## Assignment
Your answer should contain only the lines from the top of the data below down through the one with "Although there are", transcribed exactly and without pictures; please include nothing more.

## Exercise input
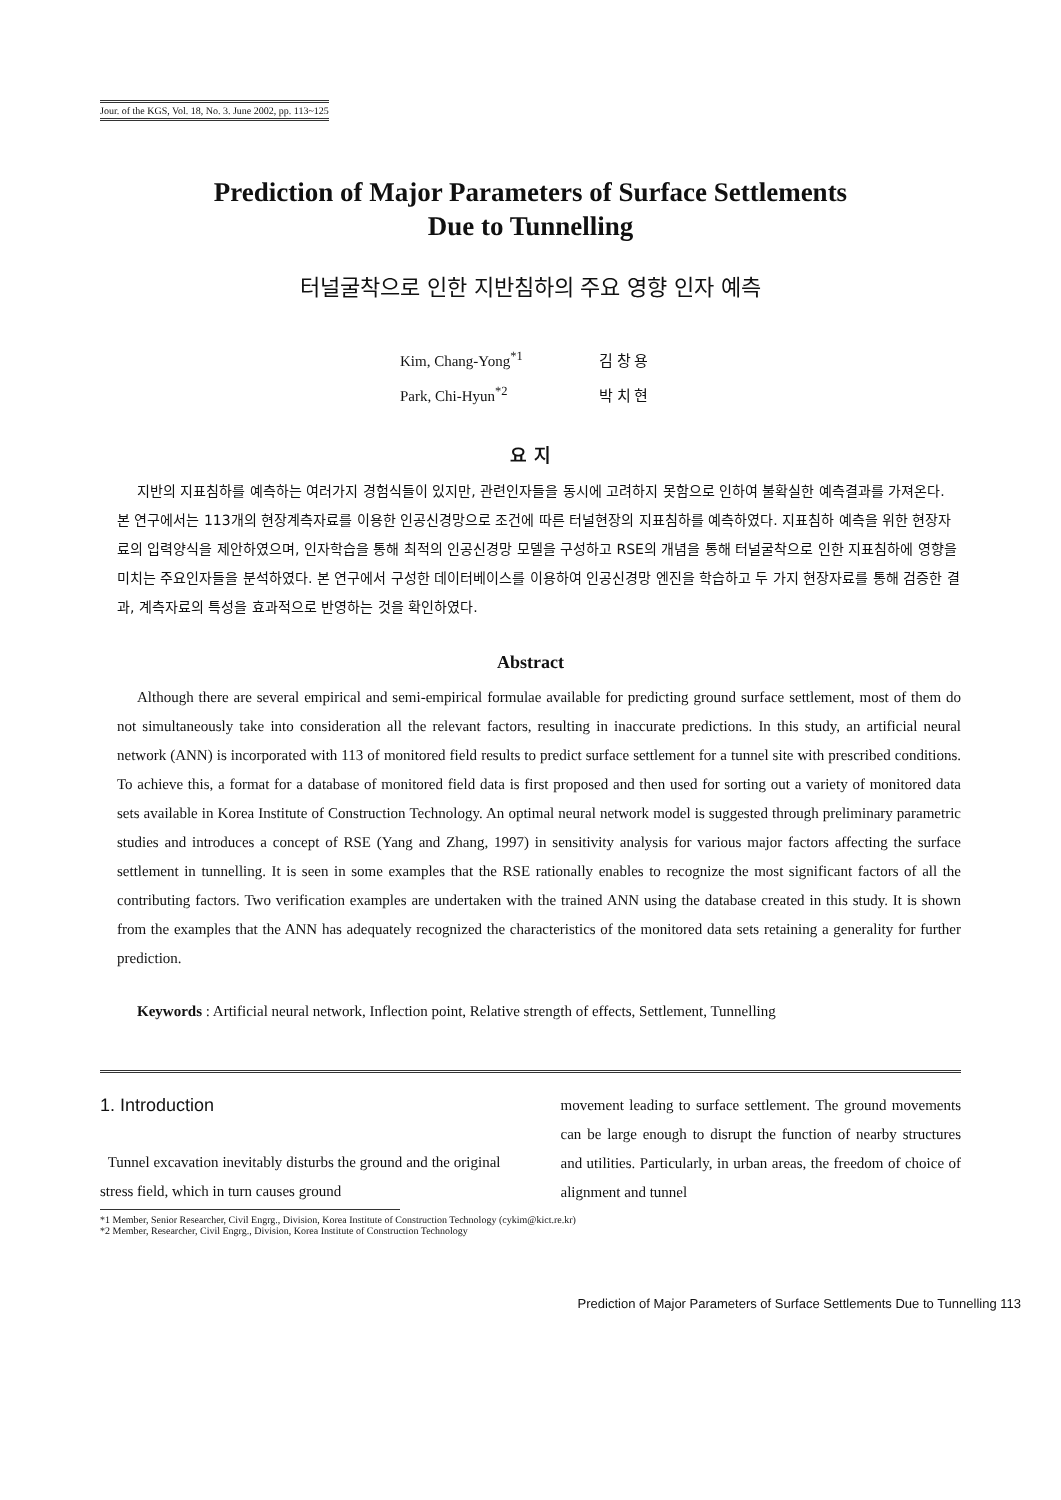Jour. of the KGS, Vol. 18, No. 3. June 2002, pp. 113~125
Prediction of Major Parameters of Surface Settlements
Due to Tunnelling
터널굴착으로 인한 지반침하의 주요 영향 인자 예측
Kim, Chang-Yong<sup>*1</sup> 김 창 용
Park, Chi-Hyun<sup>*2</sup> 박 치 현
요 지
지반의 지표침하를 예측하는 여러가지 경험식들이 있지만, 관련인자들을 동시에 고려하지 못함으로 인하여 불확실한 예측결과를 가져온다. 본 연구에서는 113개의 현장계측자료를 이용한 인공신경망으로 조건에 따른 터널현장의 지표침하를 예측하였다. 지표침하 예측을 위한 현장자료의 입력양식을 제안하였으며, 인자학습을 통해 최적의 인공신경망 모델을 구성하고 RSE의 개념을 통해 터널굴착으로 인한 지표침하에 영향을 미치는 주요인자들을 분석하였다. 본 연구에서 구성한 데이터베이스를 이용하여 인공신경망 엔진을 학습하고 두 가지 현장자료를 통해 검증한 결과, 계측자료의 특성을 효과적으로 반영하는 것을 확인하였다.
Abstract
Although there are several empirical and semi-empirical formulae available for predicting ground surface settlement, most of them do not simultaneously take into consideration all the relevant factors, resulting in inaccurate predictions. In this study, an artificial neural network (ANN) is incorporated with 113 of monitored field results to predict surface settlement for a tunnel site with prescribed conditions. To achieve this, a format for a database of monitored field data is first proposed and then used for sorting out a variety of monitored data sets available in Korea Institute of Construction Technology. An optimal neural network model is suggested through preliminary parametric studies and introduces a concept of RSE (Yang and Zhang, 1997) in sensitivity analysis for various major factors affecting the surface settlement in tunnelling. It is seen in some examples that the RSE rationally enables to recognize the most significant factors of all the contributing factors. Two verification examples are undertaken with the trained ANN using the database created in this study. It is shown from the examples that the ANN has adequately recognized the characteristics of the monitored data sets retaining a generality for further prediction.
Keywords : Artificial neural network, Inflection point, Relative strength of effects, Settlement, Tunnelling
1. Introduction
Tunnel excavation inevitably disturbs the ground and the original stress field, which in turn causes ground
movement leading to surface settlement. The ground movements can be large enough to disrupt the function of nearby structures and utilities. Particularly, in urban areas, the freedom of choice of alignment and tunnel
*1 Member, Senior Researcher, Civil Engrg., Division, Korea Institute of Construction Technology (cykim@kict.re.kr)
*2 Member, Researcher, Civil Engrg., Division, Korea Institute of Construction Technology
Prediction of Major Parameters of Surface Settlements Due to Tunnelling 113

## Exercise solution
Jour. of the KGS, Vol. 18, No. 3. June 2002, pp. 113~125
Prediction of Major Parameters of Surface Settlements
Due to Tunnelling
터널굴착으로 인한 지반침하의 주요 영향 인자 예측
Kim, Chang-Yong<sup>*1</sup> 김 창 용
Park, Chi-Hyun<sup>*2</sup> 박 치 현
요 지
지반의 지표침하를 예측하는 여러가지 경험식들이 있지만, 관련인자들을 동시에 고려하지 못함으로 인하여 불확실한 예측결과를 가져온다. 본 연구에서는 113개의 현장계측자료를 이용한 인공신경망으로 조건에 따른 터널현장의 지표침하를 예측하였다. 지표침하 예측을 위한 현장자료의 입력양식을 제안하였으며, 인자학습을 통해 최적의 인공신경망 모델을 구성하고 RSE의 개념을 통해 터널굴착으로 인한 지표침하에 영향을 미치는 주요인자들을 분석하였다. 본 연구에서 구성한 데이터베이스를 이용하여 인공신경망 엔진을 학습하고 두 가지 현장자료를 통해 검증한 결과, 계측자료의 특성을 효과적으로 반영하는 것을 확인하였다.
Abstract
Although there are several empirical and semi-empirical formulae available for predicting ground surface settlement, most of them do not simultaneously take into consideration all the relevant factors, resulting in inaccurate predictions. In this study, an artificial neural network (ANN) is incorporated with 113 of monitored field results to predict surface settlement for a tunnel site with prescribed conditions. To achieve this, a format for a database of monitored field data is first proposed and then used for sorting out a variety of monitored data sets available in Korea Institute of Construction Technology. An optimal neural network model is suggested through preliminary parametric studies and introduces a concept of RSE (Yang and Zhang, 1997) in sensitivity analysis for various major factors affecting the surface settlement in tunnelling. It is seen in some examples that the RSE rationally enables to recognize the most significant factors of all the contributing factors. Two verification examples are undertaken with the trained ANN using the database created in this study. It is shown from the examples that the ANN has adequately recognized the characteristics of the monitored data sets retaining a generality for further prediction.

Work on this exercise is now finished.